Box 1 Nerve block for chronic hip pain
A man aged 23 with sickle-cell disease complicated by avascular necrosis of the left femoral head developed methicillin-resistant Staphylococcus aureus (MRSA) infection of the left hip joint after left femoral osteotomy. Wound healing was delayed and he continued to have chronic hip pain uncontrolled with opioids. Further surgery was judged inadvisable because of the likelihood of reactivating MRSA infection. Left hip nerve block, performed by anaesthetists, yielded profound benefit and allowed effective pain relief with hydromorphone 16 mg twice daily. A repeat nerve block was required after 4 months to maintain analgesia.
Unfortunately, opioid therapy can lead to dependence or addiction. Dependence—the occurrence of an abstinence syndrome (withdrawal) after abrupt reduction in the dose of a drug or after administration of an antagonist—can develop after just a few days of repeated administration. More serious is addiction—a psychological and behavioural syndrome in which there is craving for a drug, compulsive use, and strong tendency to relapse if the drug is withdrawn. Addiction affects only a small percentage of SCD patients9, 10. Out of about 800 adults with SCD registered in our centre, only 4 have been addicted to opioids.
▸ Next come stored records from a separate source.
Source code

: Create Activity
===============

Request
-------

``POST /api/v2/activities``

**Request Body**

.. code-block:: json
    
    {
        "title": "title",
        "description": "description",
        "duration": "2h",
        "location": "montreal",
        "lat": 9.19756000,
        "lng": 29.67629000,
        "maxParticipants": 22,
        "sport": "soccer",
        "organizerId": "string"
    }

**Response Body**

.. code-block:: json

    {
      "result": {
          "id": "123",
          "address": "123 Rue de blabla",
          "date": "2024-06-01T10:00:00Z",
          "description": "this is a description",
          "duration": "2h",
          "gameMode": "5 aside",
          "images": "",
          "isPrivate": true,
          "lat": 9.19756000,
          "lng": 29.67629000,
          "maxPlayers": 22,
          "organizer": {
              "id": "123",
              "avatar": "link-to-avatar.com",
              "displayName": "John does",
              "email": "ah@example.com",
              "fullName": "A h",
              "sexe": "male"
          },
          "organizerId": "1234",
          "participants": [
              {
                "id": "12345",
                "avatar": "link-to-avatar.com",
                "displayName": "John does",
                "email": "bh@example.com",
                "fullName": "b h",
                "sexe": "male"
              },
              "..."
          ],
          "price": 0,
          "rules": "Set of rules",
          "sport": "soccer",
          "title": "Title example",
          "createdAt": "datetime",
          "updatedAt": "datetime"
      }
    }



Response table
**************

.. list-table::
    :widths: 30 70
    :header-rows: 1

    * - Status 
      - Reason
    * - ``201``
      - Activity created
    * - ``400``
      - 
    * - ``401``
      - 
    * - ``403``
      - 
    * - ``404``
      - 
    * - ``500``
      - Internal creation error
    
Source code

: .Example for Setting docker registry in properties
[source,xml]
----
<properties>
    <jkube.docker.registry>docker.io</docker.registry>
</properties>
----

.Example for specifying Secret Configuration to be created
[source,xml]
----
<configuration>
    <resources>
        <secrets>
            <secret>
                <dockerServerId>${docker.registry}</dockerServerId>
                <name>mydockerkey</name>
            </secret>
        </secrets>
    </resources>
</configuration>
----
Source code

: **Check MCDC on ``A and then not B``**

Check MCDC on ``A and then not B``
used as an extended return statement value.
However, such patients do take a disproportionate amount of time and resources.
Healthcare personnel have a duty to ensure effective relief of pain—which is broadly defined as an unpleasant sensation and emotional experience that occurs in association with actual or potential damage to part of the body. In the absence of objective measures, assessment must be based on what the patient says. However, they must also be alert to the possibility that prescriptions of opioids or other addictive drugs such as temazepam exceed the medical needs of an individual. Pointers to dependence are a patient's insistence on determining the dose and timing of an addictive drug without caring as much about antibiotic or other therapy, incessant objections to dose reduction considered medically appropriate, and frequent demands for dose increases especially after working hours. An addicted person may acquire drugs illegally, or unlawfully obtain materials used for drug injection. Also, an occasional SCD patient who is neither dependent nor addicted will dispose of prescribed drugs for personal gain. One strategy to obtain excess supplies is to register with more than one general practitioner or hospital; another is to use different personal details such as name, address or date of birth.
If dependence or addiction is in the differential diagnosis, referral to a drug dependency unit is advisable. Healthcare personnel should prescribe only the amounts of drug they judge necessary for control of pain.